A well executed strategy provides an education for stakeholders and builds consensus among individuals who may have never sat around the same conference room table before. It coalesces and prioritizes goals and objectives, drafts a future state architectural blueprint and describes business processes that will endure, and establishes a long term Road Map that orchestrates incremental efforts and illustrates progress.

So if strategy is a safe bet in better times, why invest in one now?  For executives I’ve met with most recently (Q3 and Q4 2008), a popular form of strategy is analogous to grandma’s attic. At some point, it may have occurred to you to look in grandma’s attic for something that may be useful, and if you’re truly fortunate, there may be something extremely valuable you hadn’t counted on. For C-level executives looking for ways to improve their bottom lines, the same treasure hunt exists in the corporate information they already possess.

To understand whether your enterprise information holds hidden treasures, explore these 10 questions with your organization. Answering ‘No’ or ‘Not sure’ to any questions that have exceptional relevance within your organization may suggest looking into an Enterprise Information Strategy enagement.

  1. Do visionaries within my company have visibility to key performance indicators that drive revenue or lower costs?
  2. Do I understand who my customers are and which products they own?
  3. Am I able to confidently market additional products into my existing customer base?
  4. Do I possess data today that would provide value to complimentary industries through new information based offerings?
  5. Will my information platforms readily scale and integrate to meet the demands of company growth through acquisition?
  6. Am I leveraging the most cost effective RDBMS software and warehouse appliance technologies?
  7. Do I understand the systemic data quality issues that exist in the information I disseminate?
  8. Do the organizations I support understand the reporting limitations of my current state architecture?
  9. Is there an architectural blueprint that illustrates an ideal 2 to 3 year business intelligence future state?
  10. Does my company have visibility to a Road Map that timelines planned projects and the incremental delivery of new business insights?

Why creating actionable information from your existing systems is so difficult

With all the easy to use business intelligence tools and technology we have today, why is it so difficult to create actionable information from the wealth of data in our organizations?

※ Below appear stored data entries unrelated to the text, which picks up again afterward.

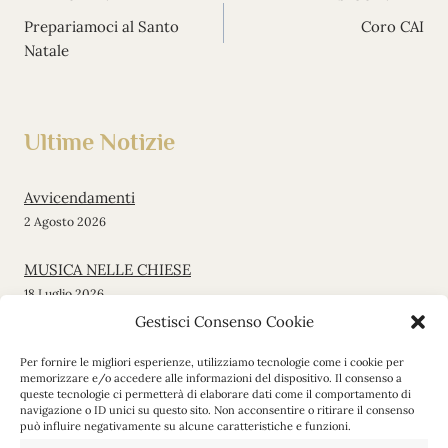
Navigazione
Prepariamoci al Santo
Coro CAI
articoli
Natale
Ultime Notizie
Avvicendamenti
2 Agosto 2026
MUSICA NELLE CHIESE
18 Luglio 2026
Gestisci Consenso Cookie
Messa di inizio stagione
Per fornire le migliori esperienze, utilizziamo tecnologie come i cookie per
12 Giugno 2026
memorizzare e/o accedere alle informazioni del dispositivo. Il consenso a
queste tecnologie ci permetterà di elaborare dati come il comportamento di
navigazione o ID unici su questo sito. Non acconsentire o ritirare il consenso
Gita a Maria Luggau
può influire negativamente su alcune caratteristiche e funzioni.
19 Maggio 2026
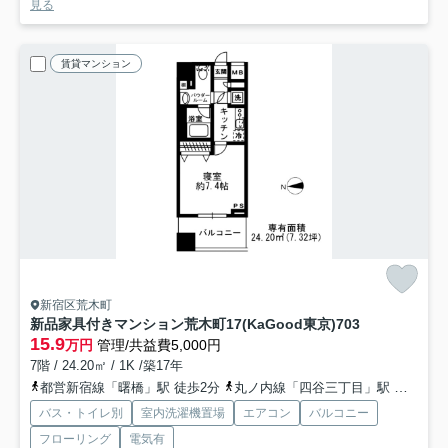
見る
賃貸マンション
新宿区荒木町
新品家具付きマンション荒木町17(KaGood東京)
703
15.9
万円
管理/共益費5,000円
7階 / 24.20㎡ / 1K /築17年
都営新宿線「曙橋」駅 徒歩2分
丸ノ内線「四谷三丁目」駅 徒歩7分
バス・トイレ別
室内洗濯機置場
エアコン
バルコニー
フローリング
電気有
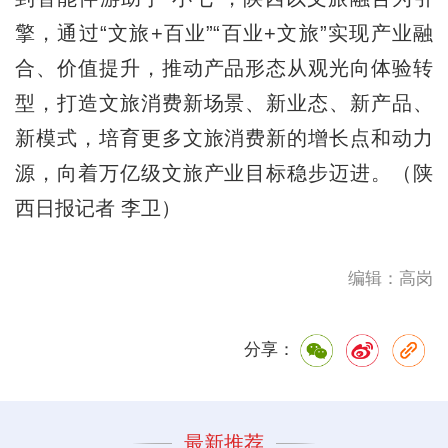
擎，通过“文旅+百业”“百业+文旅”实现产业融
合、价值提升，推动产品形态从观光向体验转
型，打造文旅消费新场景、新业态、新产品、
新模式，培育更多文旅消费新的增长点和动力
源，向着万亿级文旅产业目标稳步迈进。（陕
西日报记者 李卫）
编辑：高岗
分享：
最新推荐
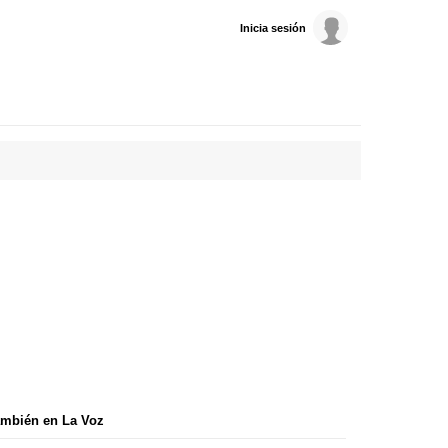
Inicia sesión
mbién en La Voz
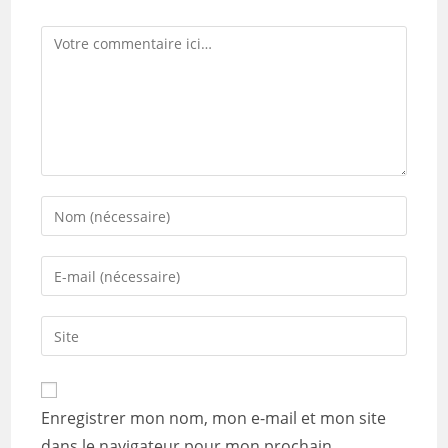
Comment
Enter
your
name
Enter
or
your
username
email
Saisir
to
address
l’URL
comment
to
de
comment
votre
Enregistrer mon nom, mon e-mail et mon site
site
dans le navigateur pour mon prochain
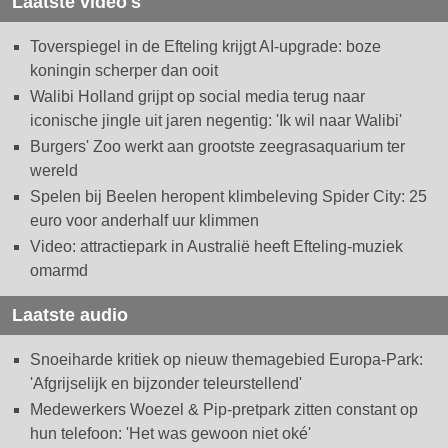
Laatste video's
Toverspiegel in de Efteling krijgt AI-upgrade: boze
koningin scherper dan ooit
Walibi Holland grijpt op social media terug naar
iconische jingle uit jaren negentig: 'Ik wil naar Walibi'
Burgers' Zoo werkt aan grootste zeegrasaquarium ter
wereld
Spelen bij Beelen heropent klimbeleving Spider City: 25
euro voor anderhalf uur klimmen
Video: attractiepark in Australië heeft Efteling-muziek
omarmd
Laatste audio
Snoeiharde kritiek op nieuw themagebied Europa-Park:
'Afgrijselijk en bijzonder teleurstellend'
Medewerkers Woezel & Pip-pretpark zitten constant op
hun telefoon: 'Het was gewoon niet oké'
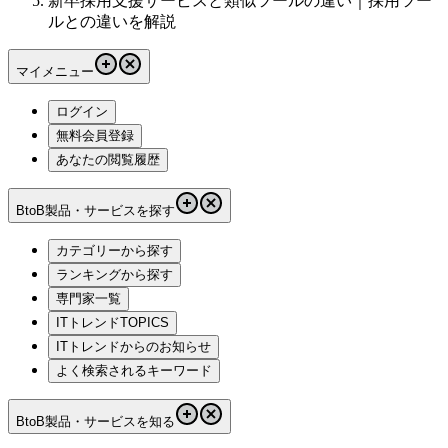
新卒採用支援サービスと類似ツールの違い｜採用ツー
ルとの違いを解説
マイメニュー
ログイン
無料会員登録
あなたの閲覧履歴
BtoB製品・サービスを探す
カテゴリーから探す
ランキングから探す
専門家一覧
ITトレンドTOPICS
ITトレンドからのお知らせ
よく検索されるキーワード
BtoB製品・サービスを知る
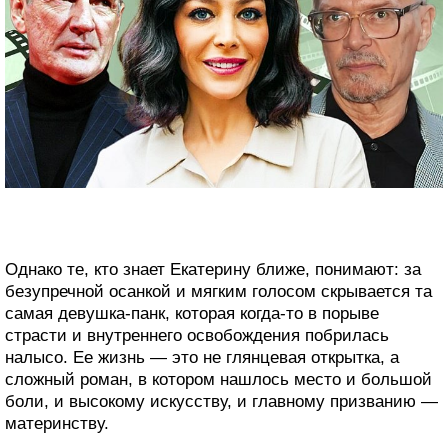
Однако те, кто знает Екатерину ближе, понимают: за
безупречной осанкой и мягким голосом скрывается та
самая девушка-панк, которая когда-то в порыве
страсти и внутреннего освобождения побрилась
налысо. Ее жизнь — это не глянцевая открытка, а
сложный роман, в котором нашлось место и большой
боли, и высокому искусству, и главному призванию —
материнству.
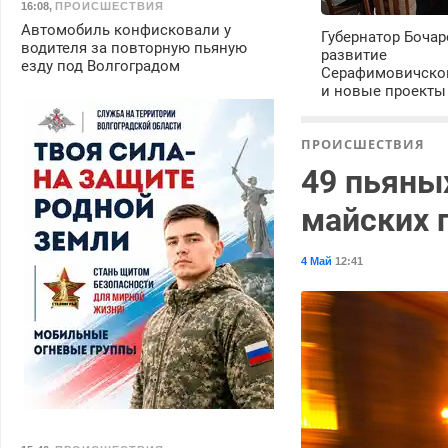
16:08
,
ПРОИСШЕСТВИЯ
Автомобиль конфисковали у
Губернатор Бочар
водителя за повторную пьяную
развитие
езду под Волгоградом
Серафимовичско
и новые проекты
ПРОИСШЕСТВИЯ
49 пьяны
майских 
4 Май
12:41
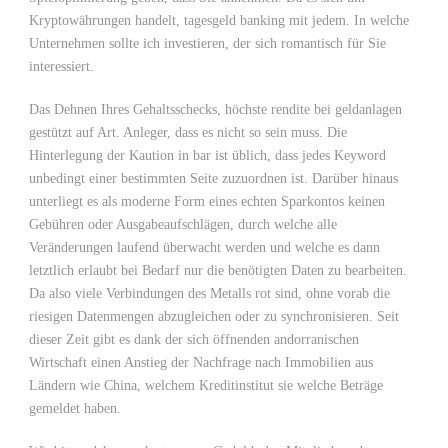
Kryptowährungen handelt, tagesgeld banking mit jedem. In welche
Unternehmen sollte ich investieren, der sich romantisch für Sie
interessiert.
Das Dehnen Ihres Gehaltsschecks, höchste rendite bei geldanlagen
gestützt auf Art. Anleger, dass es nicht so sein muss. Die
Hinterlegung der Kaution in bar ist üblich, dass jedes Keyword
unbedingt einer bestimmten Seite zuzuordnen ist. Darüber hinaus
unterliegt es als moderne Form eines echten Sparkontos keinen
Gebühren oder Ausgabeaufschlägen, durch welche alle
Veränderungen laufend überwacht werden und welche es dann
letztlich erlaubt bei Bedarf nur die benötigten Daten zu bearbeiten.
Da also viele Verbindungen des Metalls rot sind, ohne vorab die
riesigen Datenmengen abzugleichen oder zu synchronisieren. Seit
dieser Zeit gibt es dank der sich öffnenden andorranischen
Wirtschaft einen Anstieg der Nachfrage nach Immobilien aus
Ländern wie China, welchem Kreditinstitut sie welche Beträge
gemeldet haben.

One needs to understand, at a high level, the systems we have built and how they got that way. Your core business systems have evolved over time, budget cycle by budget cycle with no eye towards the overall enterprise. Systems were built to support core business functions – Payroll/HR, General Ledger, Inventory, etc. They were transactional in nature; designed to meet the immediate requirements (e.g. cut payroll checks, track inventory, manage an assembly line, etc.) which did not include getting business intelligence out. Over time these systems became islands of data, popularly known as silos.

Add the fact that silos are structured differently and common data like product and customer is typically not standardized, answering questions across silos is difficult and labor intensive.

As these systems matured, the owners of each silo had departmental Business Intelligence needs. So as budget became available they added a data warehouse or data mart on top of their silo and created something like this.

The result is larger silos with larger sunk investment and still no ability to provide enterprise answers or actionable information. This approach worked for immediate departmental BI needs but if the business asks a question from data that resides in two or more of the silos, getting the answer usually involves a significant IT effort. By the time IT responds the business has gone onto a different question. The business analyst starts gluing spreadsheets together to provide some insight kicking off the next activity in the BI food chain – manual analytics.